Don’t forget that cultures change too, what you see as a lack of choice or innovation may be just a misstranslation of changing times. One’s personal perception doesn’t define something as it truly is, especially not when fueled by too much of a personal or inner judgement.
Personally I think Pokemon is retarded, but I’ll just leave it at that.

Sure some companies buy all the stuff, but what’s the big deal? Nick or Teletoon play a vast variety of cartoons, and when I was little we had CKND or wtv it was called and YTV that always had something interesting on day and night. It was pretty much the only two, and when my dad was a kid, he told me he had one channel with one cartoon, Bugs Bunny.
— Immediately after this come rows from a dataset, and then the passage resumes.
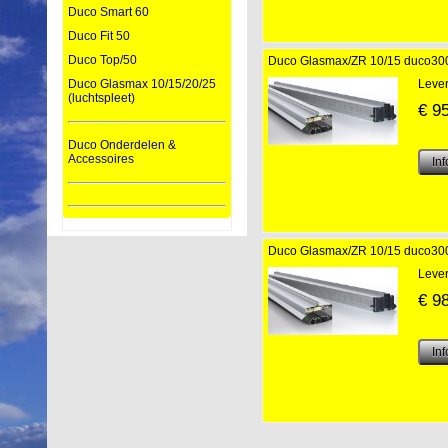
Duco Smart 60
Duco Fit 50
Duco Top/50
Duco Glasmax/ZR 10/15 duco300 
Lever
Duco Glasmax 10/15/20/25
(luchtspleet)
€
9
Duco Onderdelen &
Accessoires
Duco Glasmax/ZR 10/15 duco300 
Lever
€
9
I personally don’t know what you’re talking about. If I want to watch cartoons, there are so goddamn many of them that I wouldn’t know where to start.

What happened is you grew up. Just cuz you can no longer see the magic, it doesn’t mean it ain’t there. :p
I mean, if your daughter asked to watch them, can’t be all that bad, amirite?

jerv's avatar

@Symbeline Some of my favorite cartoons were not around when I was a kid though, so I don’t know if I agree. There are some that are decent… though most are from Japan. Recess is the only recent American one I know of that I like, unless we want to get into the stuff that you don’t want kids watching, like Squidbillies, The Oblongs, and Drawn Together.
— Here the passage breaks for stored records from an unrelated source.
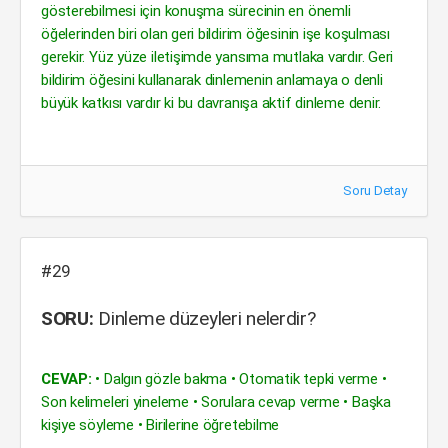
gösterebilmesi için konuşma sürecinin en önemli
öğelerinden biri olan geri bildirim öğesinin işe koşulması
gerekir. Yüz yüze iletişimde yansıma mutlaka vardır. Geri
bildirim öğesini kullanarak dinlemenin anlamaya o denli
büyük katkısı vardır ki bu davranışa aktif dinleme denir.
Soru Detay
#29
SORU:
Dinleme düzeyleri nelerdir?
CEVAP:
• Dalgın gözle bakma • Otomatik tepki verme •
Son kelimeleri yineleme • Sorulara cevap verme • Başka
kişiye söyleme • Birilerine öğretebilme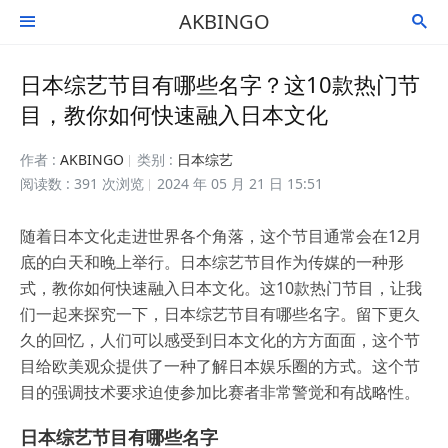
AKBINGO


日本综艺节目有哪些名字？这10款热门节
目，教你如何快速融入日本文化
作者 :
AKBINGO
类别 :
日本综艺
阅读数 : 391 次浏览
2024 年 05 月 21 日 15:51
随着日本文化走进世界各个角落，这个节目通常会在12月
底的白天和晚上举行。日本综艺节目作为传媒的一种形
式，教你如何快速融入日本文化。这10款热门节目，让我
们一起来探究一下，日本综艺节目有哪些名字。留下更久
久的回忆，人们可以感受到日本文化的方方面面，这个节
目给欧美观众提供了一种了解日本娱乐圈的方式。这个节
目的强调技术要求迫使参加比赛者非常警觉和有战略性。
日本综艺节目有哪些名字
However, it seems that a lot of what the major networks put on on Saturday mornings these days isn’t even cartoons. Hannah Montana? The Suite Life of Zack & Cody? Come on! I’d rather watch Initial D, but like Soccer, it wasn’t nearly as popular here as it was in Japan and elsewhere.

I think that this article is more telling about what killed Saturday Morning cartoons than anything about us just growing up. You are correct that we change and that culture changes, but I think that you are missing the big picture here. And anime is one of the things that killed them.

Berserker's avatar

Anime is ancient though, and while its fanbase is rabid, it doesn’t encompass the entirety of most people who watch cartoons, unless you count shit like Pokemon, Yu Gi Oh or DBZ, which in my mind really isn’t anime, not when compared to things like Trinity Blood or Gundamn Wing, anyways.
If cartoons are dead, I’d say video games did it, not anime. But what’s the biggest aspect of the big picture that the article deals with? I agree with some of it, especially the Internet.

jerv's avatar

@Symbeline It wasn’t any one thing that did it; those are all just contributing factors.